While easily executed from anywhere, this is not the way how sales ideally request presales. Because it results in:
- First of all, important information about the deal can get lost by being passed on via the phone or in the hallway without any documentation and there is a high risk of leaving out important procedures like getting the Presales Manager involved or putting the presales support into the system. Or just plain and simple misunderstandings. This is actually crucial because if it’s not documented somewhere that Presales was involved in a deal, it creates big in transparency.
- Second of all, this way the involvement and customer meeting history are not documented and could get lost. We all know how it is when things get stressful, the documentation is the first thing that we forget. So, we could end up involving various colleagues to work double. No person likes that. This also has another side effect: people that are new to the team will have a hard time getting involved in deals because nobody knows them.
In the end, the non-transparency of the execution of those two process steps results into presales doing a lot of unnecessary work and unhappy customers.
Chatbots and the Qualifying Process---A Use Case
So, there we are, confronted with this amazing opportunity of optimizing a process that could actually improve our life and make day-to-day processes easier.

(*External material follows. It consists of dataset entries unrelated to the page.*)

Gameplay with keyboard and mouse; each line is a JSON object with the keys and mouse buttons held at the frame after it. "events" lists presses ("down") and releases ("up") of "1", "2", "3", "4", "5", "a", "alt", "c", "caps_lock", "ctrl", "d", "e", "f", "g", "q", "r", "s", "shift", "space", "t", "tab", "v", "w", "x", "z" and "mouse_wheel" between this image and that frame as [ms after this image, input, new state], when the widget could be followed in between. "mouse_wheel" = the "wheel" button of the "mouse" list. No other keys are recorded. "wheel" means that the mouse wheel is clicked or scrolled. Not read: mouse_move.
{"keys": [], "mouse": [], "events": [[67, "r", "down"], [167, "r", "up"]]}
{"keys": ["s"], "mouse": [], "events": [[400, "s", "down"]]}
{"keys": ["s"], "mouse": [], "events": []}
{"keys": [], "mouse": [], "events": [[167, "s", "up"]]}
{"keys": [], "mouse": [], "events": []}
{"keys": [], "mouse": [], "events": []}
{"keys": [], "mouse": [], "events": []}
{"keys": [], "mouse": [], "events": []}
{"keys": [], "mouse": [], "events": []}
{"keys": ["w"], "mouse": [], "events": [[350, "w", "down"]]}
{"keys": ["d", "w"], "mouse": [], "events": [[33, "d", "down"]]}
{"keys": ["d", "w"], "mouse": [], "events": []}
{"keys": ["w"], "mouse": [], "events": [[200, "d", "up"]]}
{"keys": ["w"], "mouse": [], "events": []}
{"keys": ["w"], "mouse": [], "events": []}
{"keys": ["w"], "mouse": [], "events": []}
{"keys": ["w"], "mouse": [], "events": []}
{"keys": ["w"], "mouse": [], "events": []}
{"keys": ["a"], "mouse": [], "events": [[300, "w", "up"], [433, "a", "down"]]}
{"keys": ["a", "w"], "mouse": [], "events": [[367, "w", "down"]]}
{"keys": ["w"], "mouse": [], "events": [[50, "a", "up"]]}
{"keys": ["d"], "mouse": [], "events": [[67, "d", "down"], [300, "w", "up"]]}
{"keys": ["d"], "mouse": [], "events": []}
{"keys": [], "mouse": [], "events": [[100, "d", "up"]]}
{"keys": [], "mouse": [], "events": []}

A chatbot would be able to cover all these questions for the qualifying process even before sales talks to any presales. It can bring some transparency, standardization, and a free documentation into the process.
In order to get this project going, we started with first creating a conversational flow, which basically means, thinking about how a conversation between a human and the chatbot would go. How does the chatbot react when this request comes in, how does it react when the user of the chatbot says no, how would it react if the user answers yes and so on and so on. You really need to think about every possible way and outcome of the conversation.
Then we thought about which systems need to be connected in order to get or write back certain information during the conversation. And there’s another big potential here, because while a human needs to get into the system finding an information or filling in a text field, a chatbot can just do that automatically within seconds.
Afterwards we talked to a couple of colleagues about this idea and now we build this little team together that is working on this solution. To build just the first prototype took us one day.
So, you can see, this technology takes little time to realize compared to other software projects.
After going through this experience, we are not only absolutely convinced of the great value that chatbots can add to peoples lives, but we also came up with an idea to improve my way to work.